• _Try it_
Word for word, set down every line of the entries below from the line with "(IHC) of high-grade" to the line with "staining of liver", including both, and no other line.

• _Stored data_
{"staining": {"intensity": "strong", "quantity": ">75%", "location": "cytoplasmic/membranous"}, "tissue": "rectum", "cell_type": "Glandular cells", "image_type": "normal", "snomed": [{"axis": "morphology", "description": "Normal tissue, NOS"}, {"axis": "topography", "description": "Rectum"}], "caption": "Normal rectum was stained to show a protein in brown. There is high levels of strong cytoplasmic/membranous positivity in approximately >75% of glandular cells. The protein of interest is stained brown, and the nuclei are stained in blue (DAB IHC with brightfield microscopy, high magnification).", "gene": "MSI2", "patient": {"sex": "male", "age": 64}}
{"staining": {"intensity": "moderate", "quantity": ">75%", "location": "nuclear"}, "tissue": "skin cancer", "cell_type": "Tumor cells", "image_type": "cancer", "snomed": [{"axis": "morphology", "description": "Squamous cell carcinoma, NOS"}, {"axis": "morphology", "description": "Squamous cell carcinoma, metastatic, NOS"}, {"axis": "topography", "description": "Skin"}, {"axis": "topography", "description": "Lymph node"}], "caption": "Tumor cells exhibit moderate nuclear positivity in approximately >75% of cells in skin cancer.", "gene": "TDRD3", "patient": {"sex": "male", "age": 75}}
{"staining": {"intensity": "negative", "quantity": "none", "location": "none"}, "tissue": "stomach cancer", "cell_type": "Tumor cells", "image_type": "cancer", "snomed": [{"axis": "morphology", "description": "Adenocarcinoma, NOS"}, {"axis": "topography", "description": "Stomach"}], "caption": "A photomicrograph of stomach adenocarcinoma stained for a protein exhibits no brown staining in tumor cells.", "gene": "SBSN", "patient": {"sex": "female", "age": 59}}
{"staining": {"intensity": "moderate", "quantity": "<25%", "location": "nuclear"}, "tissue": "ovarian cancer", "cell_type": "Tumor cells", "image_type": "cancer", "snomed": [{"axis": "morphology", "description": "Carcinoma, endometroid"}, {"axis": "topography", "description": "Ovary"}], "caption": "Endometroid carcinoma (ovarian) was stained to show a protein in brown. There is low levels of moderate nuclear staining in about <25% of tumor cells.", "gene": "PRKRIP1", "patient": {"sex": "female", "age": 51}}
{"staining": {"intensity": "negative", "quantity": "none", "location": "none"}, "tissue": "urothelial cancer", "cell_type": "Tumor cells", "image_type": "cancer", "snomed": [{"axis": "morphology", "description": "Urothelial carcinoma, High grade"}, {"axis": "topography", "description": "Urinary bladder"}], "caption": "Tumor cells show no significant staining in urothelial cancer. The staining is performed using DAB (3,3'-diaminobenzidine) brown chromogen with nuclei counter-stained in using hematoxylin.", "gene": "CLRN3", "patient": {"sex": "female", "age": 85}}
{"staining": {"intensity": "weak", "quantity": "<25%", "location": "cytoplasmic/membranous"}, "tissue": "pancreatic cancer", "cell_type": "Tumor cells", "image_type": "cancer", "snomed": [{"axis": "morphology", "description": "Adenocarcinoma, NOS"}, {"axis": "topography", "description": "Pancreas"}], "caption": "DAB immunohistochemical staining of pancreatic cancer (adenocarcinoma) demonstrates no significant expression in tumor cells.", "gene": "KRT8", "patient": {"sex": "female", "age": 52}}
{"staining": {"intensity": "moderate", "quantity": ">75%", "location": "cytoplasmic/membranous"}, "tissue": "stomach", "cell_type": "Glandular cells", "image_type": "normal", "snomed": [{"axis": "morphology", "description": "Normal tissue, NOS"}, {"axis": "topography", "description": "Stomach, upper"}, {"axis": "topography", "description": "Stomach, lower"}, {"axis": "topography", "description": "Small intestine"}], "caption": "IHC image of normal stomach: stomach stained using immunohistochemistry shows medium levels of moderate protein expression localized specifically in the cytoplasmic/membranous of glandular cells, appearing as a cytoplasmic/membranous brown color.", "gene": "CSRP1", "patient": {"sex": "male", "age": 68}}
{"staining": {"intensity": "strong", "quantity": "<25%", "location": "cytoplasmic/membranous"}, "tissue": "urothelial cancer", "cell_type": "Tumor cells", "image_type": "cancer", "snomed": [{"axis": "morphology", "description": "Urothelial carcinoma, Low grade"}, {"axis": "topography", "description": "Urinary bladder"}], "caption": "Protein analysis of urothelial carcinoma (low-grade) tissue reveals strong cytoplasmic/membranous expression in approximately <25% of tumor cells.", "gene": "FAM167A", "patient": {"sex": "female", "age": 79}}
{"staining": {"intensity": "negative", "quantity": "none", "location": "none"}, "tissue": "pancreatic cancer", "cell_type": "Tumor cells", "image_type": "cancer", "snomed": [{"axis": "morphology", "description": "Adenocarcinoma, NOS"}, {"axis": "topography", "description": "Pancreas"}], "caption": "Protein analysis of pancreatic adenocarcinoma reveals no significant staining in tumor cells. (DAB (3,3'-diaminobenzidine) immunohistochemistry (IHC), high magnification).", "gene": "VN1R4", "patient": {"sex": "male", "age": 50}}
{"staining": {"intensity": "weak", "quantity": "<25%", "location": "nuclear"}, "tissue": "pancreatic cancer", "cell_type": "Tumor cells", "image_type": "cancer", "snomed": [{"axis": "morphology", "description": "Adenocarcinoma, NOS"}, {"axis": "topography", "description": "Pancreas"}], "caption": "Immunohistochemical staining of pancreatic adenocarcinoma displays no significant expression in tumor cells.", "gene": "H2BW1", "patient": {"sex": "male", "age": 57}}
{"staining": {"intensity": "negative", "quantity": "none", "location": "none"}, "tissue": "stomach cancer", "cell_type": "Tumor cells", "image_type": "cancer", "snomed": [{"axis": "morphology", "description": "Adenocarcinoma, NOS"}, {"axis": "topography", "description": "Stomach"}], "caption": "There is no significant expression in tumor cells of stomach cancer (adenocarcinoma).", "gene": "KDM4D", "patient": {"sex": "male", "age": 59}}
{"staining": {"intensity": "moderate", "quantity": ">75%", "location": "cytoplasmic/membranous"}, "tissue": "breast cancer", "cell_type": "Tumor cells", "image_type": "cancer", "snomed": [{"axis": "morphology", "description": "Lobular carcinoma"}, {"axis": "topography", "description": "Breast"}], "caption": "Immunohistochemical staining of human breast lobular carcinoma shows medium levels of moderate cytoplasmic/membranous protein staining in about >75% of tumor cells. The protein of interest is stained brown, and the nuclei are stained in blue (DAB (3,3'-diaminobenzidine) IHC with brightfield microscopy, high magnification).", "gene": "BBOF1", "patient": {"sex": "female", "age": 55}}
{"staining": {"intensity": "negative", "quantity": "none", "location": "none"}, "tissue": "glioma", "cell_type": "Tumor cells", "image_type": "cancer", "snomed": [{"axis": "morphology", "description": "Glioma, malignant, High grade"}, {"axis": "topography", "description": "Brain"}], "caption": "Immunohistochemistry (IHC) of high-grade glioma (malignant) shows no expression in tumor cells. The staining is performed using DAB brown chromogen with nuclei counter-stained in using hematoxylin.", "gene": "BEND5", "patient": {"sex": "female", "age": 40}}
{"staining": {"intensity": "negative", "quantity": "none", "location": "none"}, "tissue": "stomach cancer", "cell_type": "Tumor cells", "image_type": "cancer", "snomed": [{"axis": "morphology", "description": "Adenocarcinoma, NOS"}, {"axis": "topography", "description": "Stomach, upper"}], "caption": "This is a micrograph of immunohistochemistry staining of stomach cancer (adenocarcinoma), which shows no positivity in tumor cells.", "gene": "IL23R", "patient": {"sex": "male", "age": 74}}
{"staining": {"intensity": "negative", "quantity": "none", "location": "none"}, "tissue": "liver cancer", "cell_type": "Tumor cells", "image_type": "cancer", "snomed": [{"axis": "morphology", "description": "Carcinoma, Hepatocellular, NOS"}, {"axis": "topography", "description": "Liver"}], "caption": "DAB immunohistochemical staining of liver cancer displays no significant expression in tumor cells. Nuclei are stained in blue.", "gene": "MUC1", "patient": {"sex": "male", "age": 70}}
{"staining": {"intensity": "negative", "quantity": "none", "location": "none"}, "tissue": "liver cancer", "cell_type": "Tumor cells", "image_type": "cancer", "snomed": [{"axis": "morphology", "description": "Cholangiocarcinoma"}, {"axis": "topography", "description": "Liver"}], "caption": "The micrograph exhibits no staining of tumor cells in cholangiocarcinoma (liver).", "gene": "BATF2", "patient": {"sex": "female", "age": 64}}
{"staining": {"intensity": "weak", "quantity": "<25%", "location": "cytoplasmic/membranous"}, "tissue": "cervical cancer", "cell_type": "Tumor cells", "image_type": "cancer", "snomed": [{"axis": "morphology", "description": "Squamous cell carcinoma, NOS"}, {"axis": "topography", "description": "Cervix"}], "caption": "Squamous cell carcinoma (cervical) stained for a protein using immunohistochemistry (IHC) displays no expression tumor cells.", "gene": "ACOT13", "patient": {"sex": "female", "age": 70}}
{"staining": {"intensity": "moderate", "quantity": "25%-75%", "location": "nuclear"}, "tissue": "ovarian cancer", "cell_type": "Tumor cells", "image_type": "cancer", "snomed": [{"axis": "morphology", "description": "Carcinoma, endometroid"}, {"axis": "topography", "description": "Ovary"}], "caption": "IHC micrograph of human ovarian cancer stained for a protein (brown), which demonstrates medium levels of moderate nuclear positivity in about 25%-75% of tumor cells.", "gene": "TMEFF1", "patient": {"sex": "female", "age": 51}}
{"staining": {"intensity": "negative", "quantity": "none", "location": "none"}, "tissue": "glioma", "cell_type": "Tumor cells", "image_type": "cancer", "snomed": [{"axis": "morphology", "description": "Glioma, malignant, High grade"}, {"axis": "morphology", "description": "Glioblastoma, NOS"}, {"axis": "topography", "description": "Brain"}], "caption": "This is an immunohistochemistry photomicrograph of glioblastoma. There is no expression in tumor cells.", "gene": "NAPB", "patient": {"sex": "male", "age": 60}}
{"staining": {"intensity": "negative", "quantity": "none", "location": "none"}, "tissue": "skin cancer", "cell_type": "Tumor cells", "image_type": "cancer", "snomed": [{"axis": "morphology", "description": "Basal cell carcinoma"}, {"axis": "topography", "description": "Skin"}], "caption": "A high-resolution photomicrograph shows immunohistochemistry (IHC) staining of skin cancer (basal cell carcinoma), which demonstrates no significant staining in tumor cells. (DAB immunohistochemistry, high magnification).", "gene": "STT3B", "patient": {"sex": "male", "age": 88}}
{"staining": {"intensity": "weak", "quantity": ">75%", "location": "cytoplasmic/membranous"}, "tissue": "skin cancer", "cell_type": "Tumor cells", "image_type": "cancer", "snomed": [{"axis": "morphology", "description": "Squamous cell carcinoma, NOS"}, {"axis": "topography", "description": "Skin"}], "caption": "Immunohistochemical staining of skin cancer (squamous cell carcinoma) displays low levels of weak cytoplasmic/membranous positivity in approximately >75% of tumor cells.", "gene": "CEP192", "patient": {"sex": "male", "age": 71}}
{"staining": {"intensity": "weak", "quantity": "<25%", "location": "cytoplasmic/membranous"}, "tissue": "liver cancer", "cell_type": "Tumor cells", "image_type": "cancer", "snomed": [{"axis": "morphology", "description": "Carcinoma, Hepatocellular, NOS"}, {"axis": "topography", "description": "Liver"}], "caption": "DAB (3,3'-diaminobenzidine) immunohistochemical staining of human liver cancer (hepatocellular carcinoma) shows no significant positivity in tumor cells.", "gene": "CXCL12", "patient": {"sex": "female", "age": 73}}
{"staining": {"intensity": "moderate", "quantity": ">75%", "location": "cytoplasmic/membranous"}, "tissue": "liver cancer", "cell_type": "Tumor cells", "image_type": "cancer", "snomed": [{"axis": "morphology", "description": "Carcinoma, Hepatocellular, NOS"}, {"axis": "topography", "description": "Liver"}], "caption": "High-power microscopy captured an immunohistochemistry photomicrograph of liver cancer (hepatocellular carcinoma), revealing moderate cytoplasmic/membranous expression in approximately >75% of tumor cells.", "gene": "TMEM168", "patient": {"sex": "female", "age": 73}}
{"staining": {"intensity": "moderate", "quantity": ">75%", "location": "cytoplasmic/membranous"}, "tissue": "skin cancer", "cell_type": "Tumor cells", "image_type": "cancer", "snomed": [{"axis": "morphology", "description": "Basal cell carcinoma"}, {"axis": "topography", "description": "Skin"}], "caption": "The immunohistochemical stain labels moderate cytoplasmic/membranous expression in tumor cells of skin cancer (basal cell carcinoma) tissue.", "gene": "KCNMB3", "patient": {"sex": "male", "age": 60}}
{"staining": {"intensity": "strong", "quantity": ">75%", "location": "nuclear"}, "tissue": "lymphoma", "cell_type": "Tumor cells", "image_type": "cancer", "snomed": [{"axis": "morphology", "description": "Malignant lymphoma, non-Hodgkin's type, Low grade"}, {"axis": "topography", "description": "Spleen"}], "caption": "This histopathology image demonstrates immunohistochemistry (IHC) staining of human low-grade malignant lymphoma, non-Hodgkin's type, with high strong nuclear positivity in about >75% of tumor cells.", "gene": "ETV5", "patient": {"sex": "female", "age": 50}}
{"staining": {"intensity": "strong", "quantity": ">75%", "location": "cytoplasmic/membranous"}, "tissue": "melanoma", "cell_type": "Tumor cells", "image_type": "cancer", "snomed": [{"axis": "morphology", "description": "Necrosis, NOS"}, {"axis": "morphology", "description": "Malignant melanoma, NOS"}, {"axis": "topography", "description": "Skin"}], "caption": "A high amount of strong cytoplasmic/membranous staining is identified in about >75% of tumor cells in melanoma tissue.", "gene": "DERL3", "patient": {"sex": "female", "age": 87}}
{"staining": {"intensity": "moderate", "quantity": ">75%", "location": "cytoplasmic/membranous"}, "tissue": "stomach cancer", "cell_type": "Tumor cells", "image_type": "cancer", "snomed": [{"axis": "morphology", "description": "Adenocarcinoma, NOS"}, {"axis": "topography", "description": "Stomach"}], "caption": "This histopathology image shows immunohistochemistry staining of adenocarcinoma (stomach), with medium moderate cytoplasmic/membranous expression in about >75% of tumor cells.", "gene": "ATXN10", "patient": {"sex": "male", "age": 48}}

• _Result of the task_
{"staining": {"intensity": "negative", "quantity": "none", "location": "none"}, "tissue": "glioma", "cell_type": "Tumor cells", "image_type": "cancer", "snomed": [{"axis": "morphology", "description": "Glioma, malignant, High grade"}, {"axis": "topography", "description": "Brain"}], "caption": "Immunohistochemistry (IHC) of high-grade glioma (malignant) shows no expression in tumor cells. The staining is performed using DAB brown chromogen with nuclei counter-stained in using hematoxylin.", "gene": "BEND5", "patient": {"sex": "female", "age": 40}}
{"staining": {"intensity": "negative", "quantity": "none", "location": "none"}, "tissue": "stomach cancer", "cell_type": "Tumor cells", "image_type": "cancer", "snomed": [{"axis": "morphology", "description": "Adenocarcinoma, NOS"}, {"axis": "topography", "description": "Stomach, upper"}], "caption": "This is a micrograph of immunohistochemistry staining of stomach cancer (adenocarcinoma), which shows no positivity in tumor cells.", "gene": "IL23R", "patient": {"sex": "male", "age": 74}}
{"staining": {"intensity": "negative", "quantity": "none", "location": "none"}, "tissue": "liver cancer", "cell_type": "Tumor cells", "image_type": "cancer", "snomed": [{"axis": "morphology", "description": "Carcinoma, Hepatocellular, NOS"}, {"axis": "topography", "description": "Liver"}], "caption": "DAB immunohistochemical staining of liver cancer displays no significant expression in tumor cells. Nuclei are stained in blue.", "gene": "MUC1", "patient": {"sex": "male", "age": 70}}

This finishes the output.